Can you reproduce the listing below word for word, without the pictures?

+++++

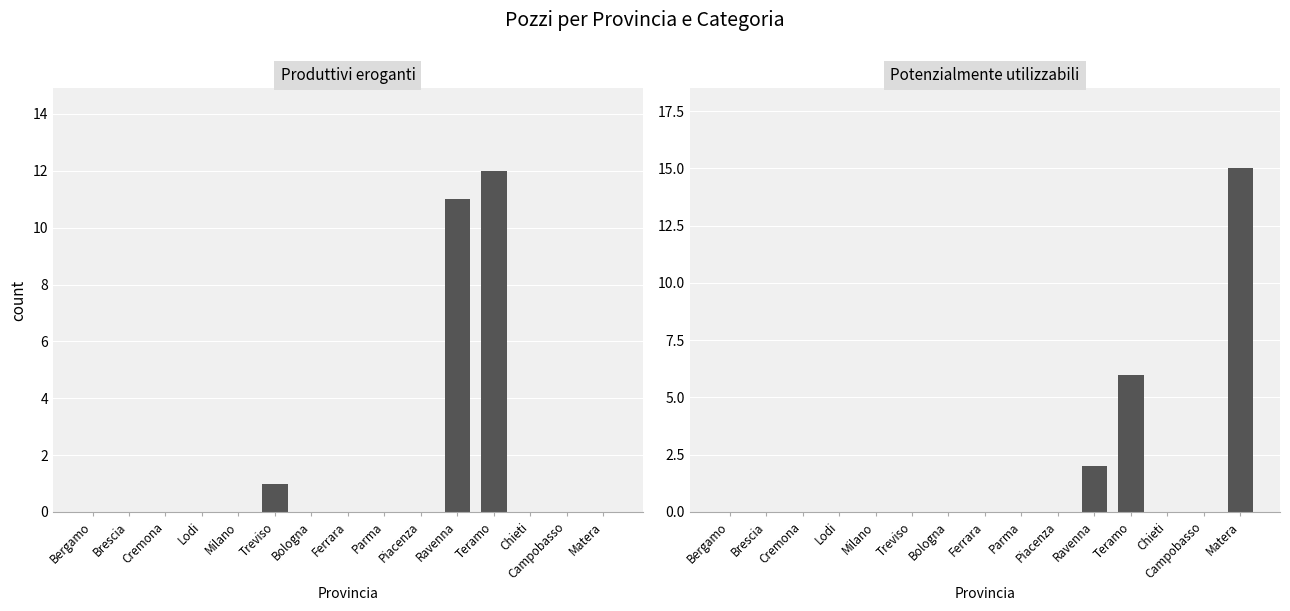

Rank the series at Bologna from lowest to highest value.

Produttivi eroganti, Potenzialmente utilizzabili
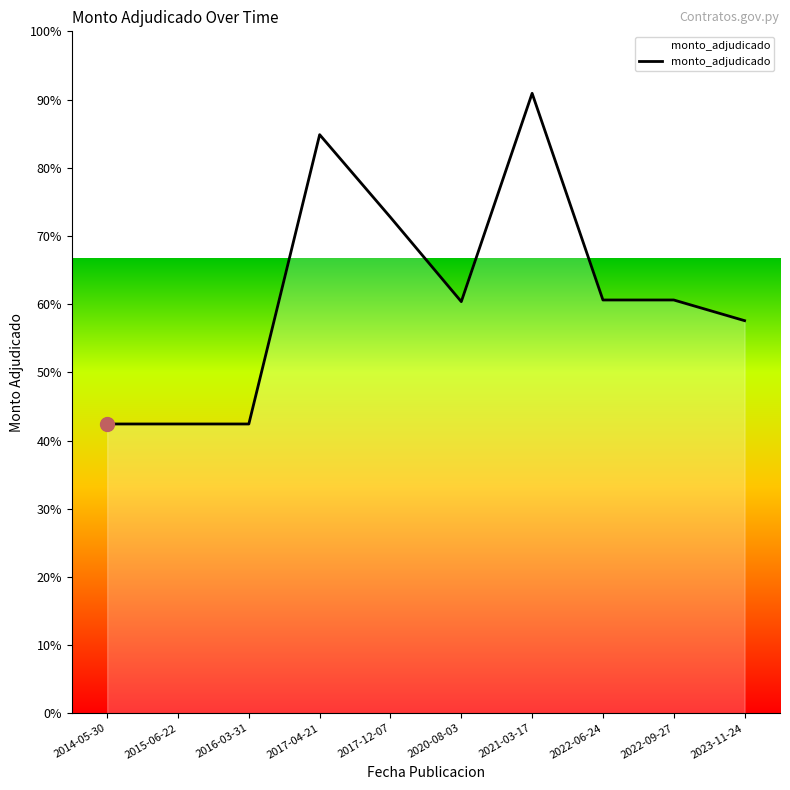

List the labels in order of value, smallest first.

2014-05-30, 2015-06-22, 2016-03-31, 2023-11-24, 2020-08-03, 2022-06-24, 2022-09-27, 2017-12-07, 2017-04-21, 2021-03-17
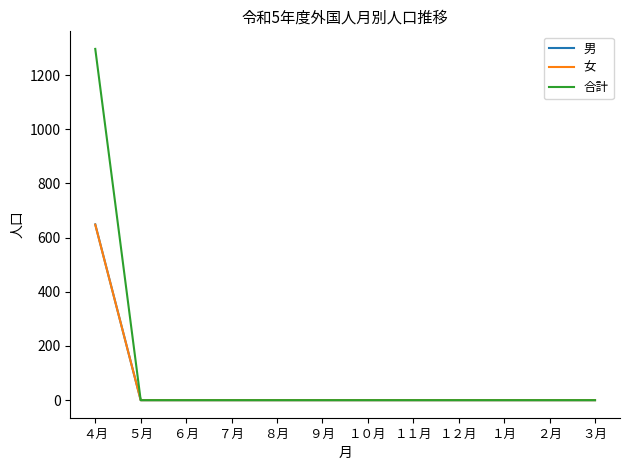

At which category does the chart reach its peak across all series?

４月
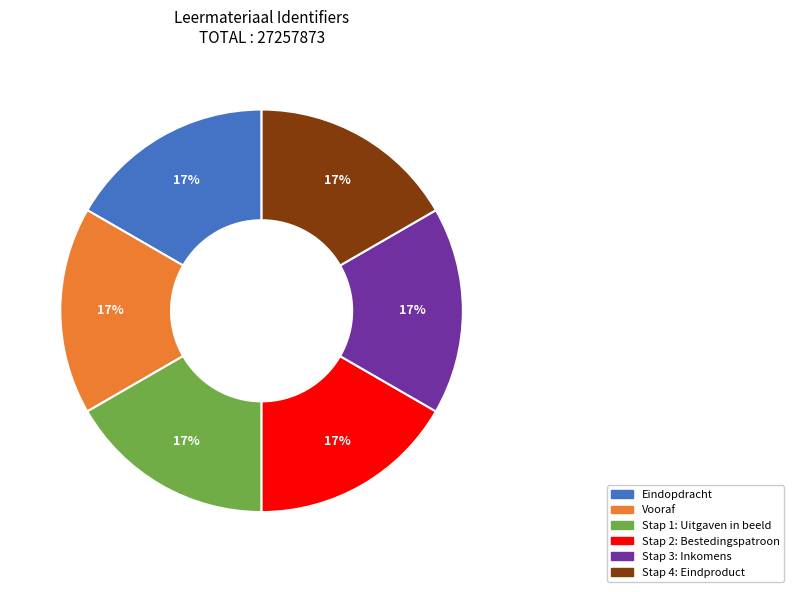

What percentage is the Stap 2: Bestedingspatroon slice, to the nearest percent?

17%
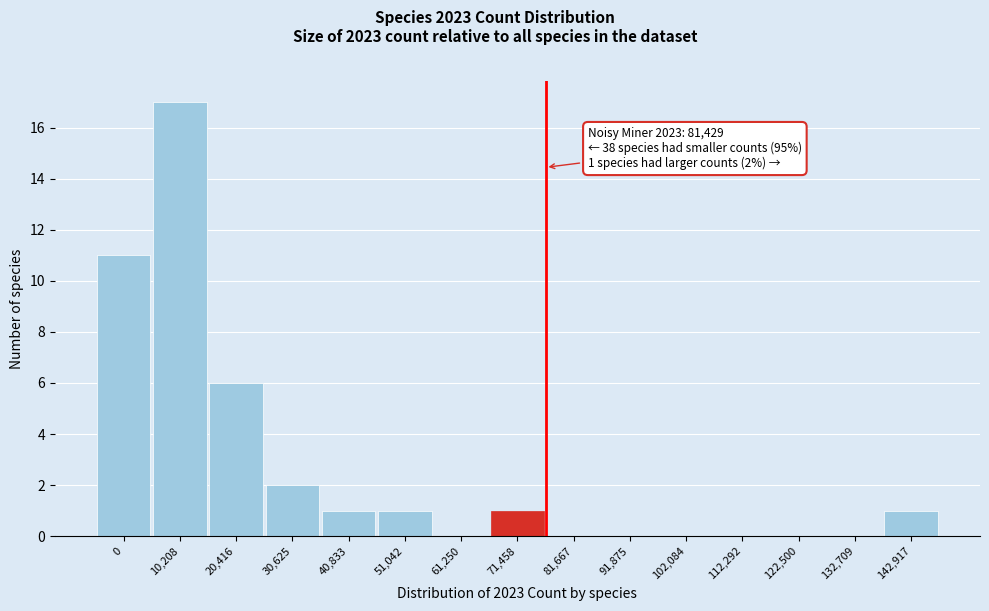

Reading left to right, extract all data points from this chart.

0=11	10,208=17	20,416=6	30,625=2	40,833=1	51,042=1	61,250=0	71,458=1	81,667=0	91,875=0	102,084=0	112,292=0	122,500=0	132,709=0	142,917=1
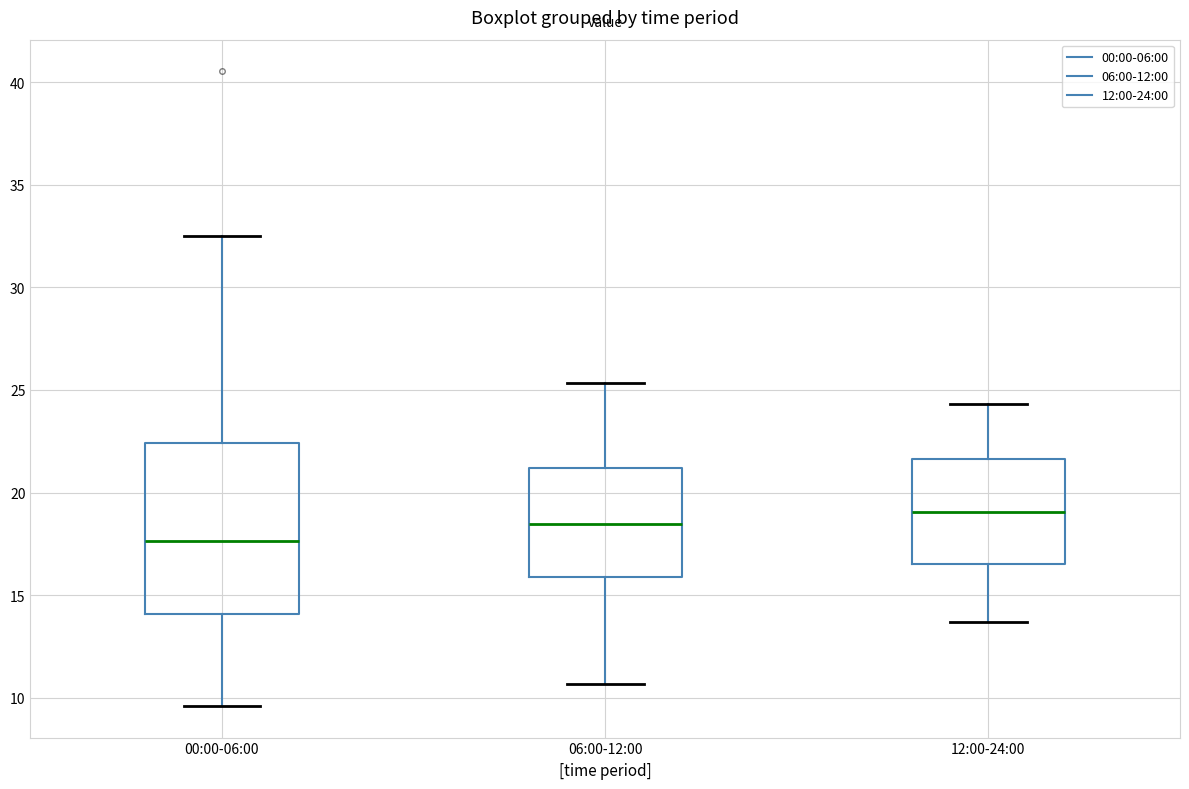

Which box is the tallest, from its lower edge to its upper edge?

00:00-06:00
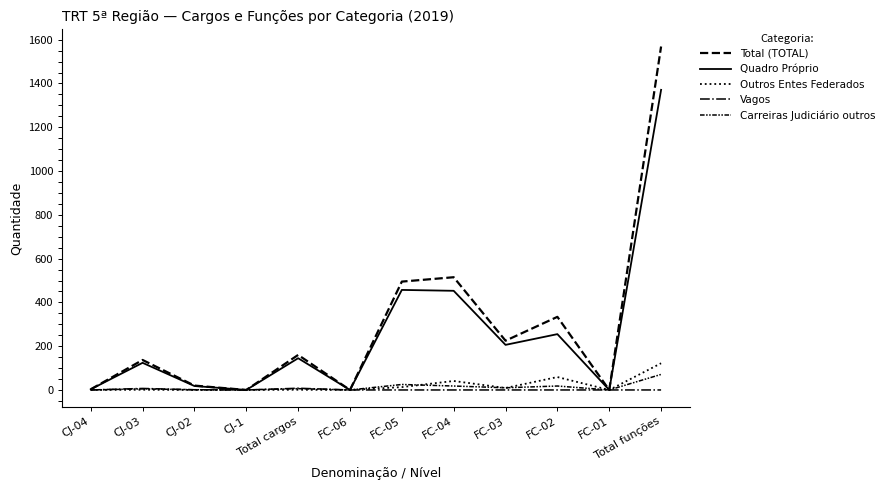

True or false: Outros Entes Federados and Total (TOTAL) intersect in this chart.

False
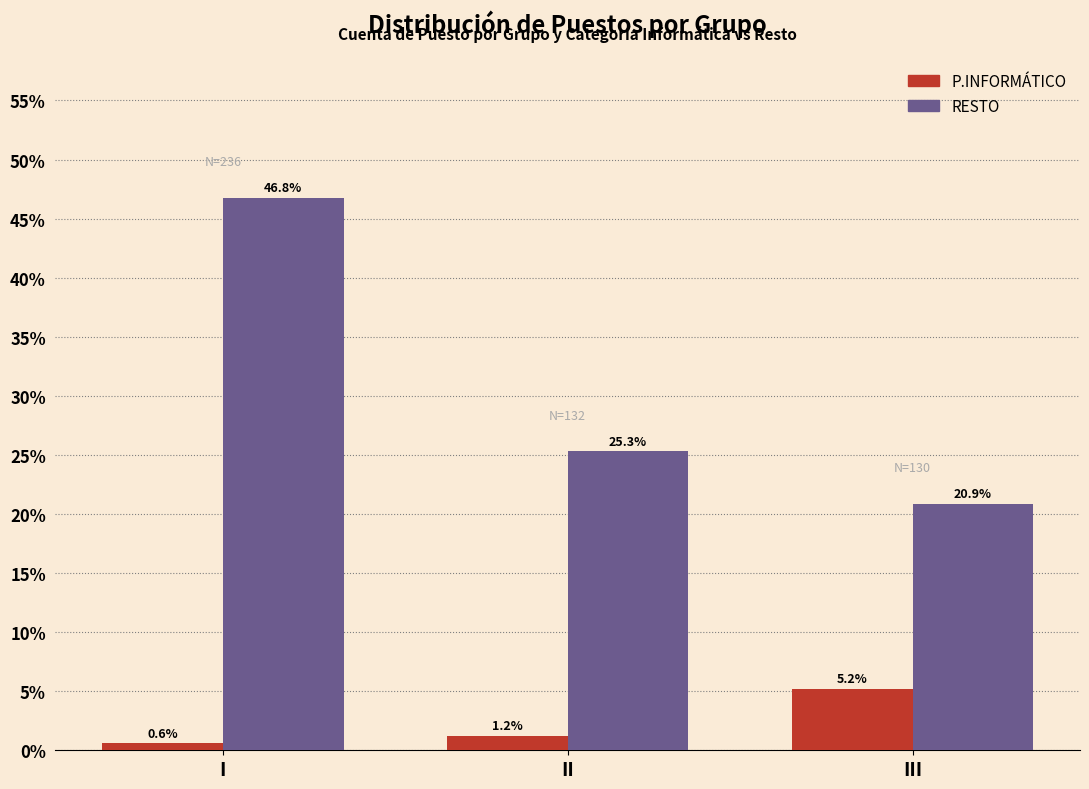

Reading left to right, transcribe all the data shown in this chart.

P.INFORMÁTICO: I=0.6	II=1.2	III=5.2
RESTO: I=46.8	II=25.3	III=20.9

+++++

→ **Expected answer**
Rank the series at Bologna from lowest to highest value.

Produttivi eroganti, Potenzialmente utilizzabili

List the labels in order of value, smallest first.

2014-05-30, 2015-06-22, 2016-03-31, 2023-11-24, 2020-08-03, 2022-06-24, 2022-09-27, 2017-12-07, 2017-04-21, 2021-03-17

At which category does the chart reach its peak across all series?

４月

What percentage is the Stap 2: Bestedingspatroon slice, to the nearest percent?

17%

Reading left to right, extract all data points from this chart.

0=11	10,208=17	20,416=6	30,625=2	40,833=1	51,042=1	61,250=0	71,458=1	81,667=0	91,875=0	102,084=0	112,292=0	122,500=0	132,709=0	142,917=1

Which box is the tallest, from its lower edge to its upper edge?

00:00-06:00

True or false: Outros Entes Federados and Total (TOTAL) intersect in this chart.

False

Reading left to right, transcribe all the data shown in this chart.

P.INFORMÁTICO: I=0.6	II=1.2	III=5.2
RESTO: I=46.8	II=25.3	III=20.9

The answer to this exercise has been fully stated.